Pedagang menata kaos bergambar Jokowi di kawasan Pasar Baru, Jakarta Pusat, Kamis (27/3). (foto: Raisan Al Farisi)
REPUBLIKA.CO.ID, JAKARTA -- Pengamat Politik Universitas Paramadina Herdi Sahrasad menilai kampanye pencitraan "dizalimi" tidak efektif lagi. Karena, masyarakat semakin cerdas dan selektif dengan menerima informasi dari media cetak, elektronik.
"Bisa dimanfaatkan kelompok pak Jokowi untuk memberi kesan dizalimi atau disudutkan.

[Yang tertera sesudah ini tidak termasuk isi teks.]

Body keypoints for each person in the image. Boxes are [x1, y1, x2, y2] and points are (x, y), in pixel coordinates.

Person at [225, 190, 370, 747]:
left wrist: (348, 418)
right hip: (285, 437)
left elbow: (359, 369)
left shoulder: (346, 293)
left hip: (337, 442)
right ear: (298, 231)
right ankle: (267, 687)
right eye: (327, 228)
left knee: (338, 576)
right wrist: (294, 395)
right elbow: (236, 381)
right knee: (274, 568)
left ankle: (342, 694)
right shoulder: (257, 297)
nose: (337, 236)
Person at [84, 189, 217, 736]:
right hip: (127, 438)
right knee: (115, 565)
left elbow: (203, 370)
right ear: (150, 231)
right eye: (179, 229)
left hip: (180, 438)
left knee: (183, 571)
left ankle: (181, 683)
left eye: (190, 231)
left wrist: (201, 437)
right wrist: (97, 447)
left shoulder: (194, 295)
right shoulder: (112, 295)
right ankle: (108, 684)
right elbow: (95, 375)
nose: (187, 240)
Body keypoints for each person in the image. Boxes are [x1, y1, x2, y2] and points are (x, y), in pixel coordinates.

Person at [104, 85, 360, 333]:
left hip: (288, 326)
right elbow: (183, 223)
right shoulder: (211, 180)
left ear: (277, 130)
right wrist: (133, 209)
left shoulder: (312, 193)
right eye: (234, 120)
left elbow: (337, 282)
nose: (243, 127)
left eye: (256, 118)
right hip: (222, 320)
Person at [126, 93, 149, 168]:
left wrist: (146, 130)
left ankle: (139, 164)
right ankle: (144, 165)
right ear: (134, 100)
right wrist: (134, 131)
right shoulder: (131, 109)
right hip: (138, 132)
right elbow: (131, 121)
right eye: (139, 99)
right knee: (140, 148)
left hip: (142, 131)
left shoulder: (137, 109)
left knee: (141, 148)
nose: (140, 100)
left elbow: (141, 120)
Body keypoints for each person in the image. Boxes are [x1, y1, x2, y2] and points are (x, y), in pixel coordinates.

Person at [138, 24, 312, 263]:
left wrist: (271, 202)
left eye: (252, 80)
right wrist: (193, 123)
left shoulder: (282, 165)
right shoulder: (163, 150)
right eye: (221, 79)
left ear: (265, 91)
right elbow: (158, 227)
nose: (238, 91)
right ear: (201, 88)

Tapi kesan dizalimi itu tidak efektif karena masyarakat semakin cerdas," kata Herdi Sahrasad dalam keterangan tertulis di Jakarta, Sabtu (10/5).

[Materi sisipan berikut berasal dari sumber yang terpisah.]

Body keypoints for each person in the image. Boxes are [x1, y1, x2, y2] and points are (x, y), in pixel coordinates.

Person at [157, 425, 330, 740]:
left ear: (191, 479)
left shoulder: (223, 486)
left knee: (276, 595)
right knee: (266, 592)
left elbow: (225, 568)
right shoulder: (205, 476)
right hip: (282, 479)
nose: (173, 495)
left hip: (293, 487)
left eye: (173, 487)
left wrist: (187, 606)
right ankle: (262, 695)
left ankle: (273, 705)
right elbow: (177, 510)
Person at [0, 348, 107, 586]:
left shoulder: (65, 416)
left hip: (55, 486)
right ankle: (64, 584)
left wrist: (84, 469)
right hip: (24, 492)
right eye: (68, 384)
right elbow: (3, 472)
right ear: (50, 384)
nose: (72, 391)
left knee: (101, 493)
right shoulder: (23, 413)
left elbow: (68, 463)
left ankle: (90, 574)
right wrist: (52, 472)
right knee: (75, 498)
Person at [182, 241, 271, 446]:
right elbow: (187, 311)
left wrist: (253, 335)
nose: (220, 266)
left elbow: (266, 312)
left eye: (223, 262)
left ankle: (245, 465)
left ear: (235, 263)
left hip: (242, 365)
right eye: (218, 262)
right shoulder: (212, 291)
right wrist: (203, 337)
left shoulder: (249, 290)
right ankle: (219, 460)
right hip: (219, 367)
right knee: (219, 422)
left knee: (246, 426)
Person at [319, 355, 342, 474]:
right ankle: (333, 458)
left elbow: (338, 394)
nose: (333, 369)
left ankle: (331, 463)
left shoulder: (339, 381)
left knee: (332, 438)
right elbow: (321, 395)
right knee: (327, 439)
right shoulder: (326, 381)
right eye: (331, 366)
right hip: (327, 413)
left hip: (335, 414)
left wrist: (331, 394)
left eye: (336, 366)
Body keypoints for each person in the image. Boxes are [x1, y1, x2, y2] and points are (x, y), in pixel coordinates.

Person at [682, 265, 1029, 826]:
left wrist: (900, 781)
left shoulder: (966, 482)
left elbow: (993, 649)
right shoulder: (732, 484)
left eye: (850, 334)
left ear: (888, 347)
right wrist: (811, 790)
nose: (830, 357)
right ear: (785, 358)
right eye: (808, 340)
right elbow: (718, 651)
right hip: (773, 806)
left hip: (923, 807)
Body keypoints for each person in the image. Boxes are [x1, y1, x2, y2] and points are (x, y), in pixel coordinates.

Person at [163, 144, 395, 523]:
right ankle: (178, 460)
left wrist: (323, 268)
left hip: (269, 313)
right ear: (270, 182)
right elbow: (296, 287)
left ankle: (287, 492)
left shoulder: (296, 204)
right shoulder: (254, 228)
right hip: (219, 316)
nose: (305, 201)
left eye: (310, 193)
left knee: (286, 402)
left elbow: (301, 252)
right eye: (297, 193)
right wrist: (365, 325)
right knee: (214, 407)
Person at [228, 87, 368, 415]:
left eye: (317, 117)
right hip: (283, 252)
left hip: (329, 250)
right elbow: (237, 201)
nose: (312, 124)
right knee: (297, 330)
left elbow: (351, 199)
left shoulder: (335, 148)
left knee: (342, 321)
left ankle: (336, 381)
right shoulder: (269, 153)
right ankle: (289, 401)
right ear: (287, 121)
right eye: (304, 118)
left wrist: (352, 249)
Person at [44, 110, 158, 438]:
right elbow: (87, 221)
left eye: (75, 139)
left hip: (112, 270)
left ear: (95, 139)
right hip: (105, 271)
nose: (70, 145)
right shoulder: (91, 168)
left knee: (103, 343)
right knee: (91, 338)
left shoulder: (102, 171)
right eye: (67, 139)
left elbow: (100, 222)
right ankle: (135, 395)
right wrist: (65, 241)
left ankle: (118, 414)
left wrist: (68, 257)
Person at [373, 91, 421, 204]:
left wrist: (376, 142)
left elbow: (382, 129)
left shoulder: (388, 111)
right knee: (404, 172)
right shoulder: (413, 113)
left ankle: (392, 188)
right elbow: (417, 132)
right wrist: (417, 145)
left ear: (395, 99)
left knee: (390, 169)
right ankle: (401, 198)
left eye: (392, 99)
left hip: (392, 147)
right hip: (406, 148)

Herdi menanggapi tulisan "RIP Jokowi" yang sempat beredar di media sosial dan hingga kini pelaku penyebar tulisan tersebut belum diketahui.
Menurut dosen Pasca Sarjana Universitas Paramadina tersebut, apabila tim Jokowi memanfaatkan hal tersebut menjadi kesan disudutkan itu tidak berguna karena masyarakat dapat mengakses berbagai macam informasi dari media cetak, elektronik, maupun sosial.
Herdi mengatakan pencitraan dizalimi terkesan sudah biasa bagi publik karena seringkali diulang-ulang."Pencitraan dizalimi terkesan pengulangan-pengulangan yang memuakkan," kata dia.
Dalam ilmu budaya,lanjutnya, pengulangan ditindas, itu termasuk "mannerism" sudah usang dan tidak terlalu efektif untuk mempengaruhi masyarakat.
Masyarakat saat ini ingin melihat kampanye yang mendidik dengan misi maupun visi yang jelas dan terukur.
Ia mencontohkan dalam visi dan misi tersebut ada cara, mekanisme maupun metode bagaimana memajukan kedaulatan ekonomi.
"Jadi harus dijelaskan bagaimana kebijakan maupun langkahnya. Masyarakat ingin tahu itu," kata dia.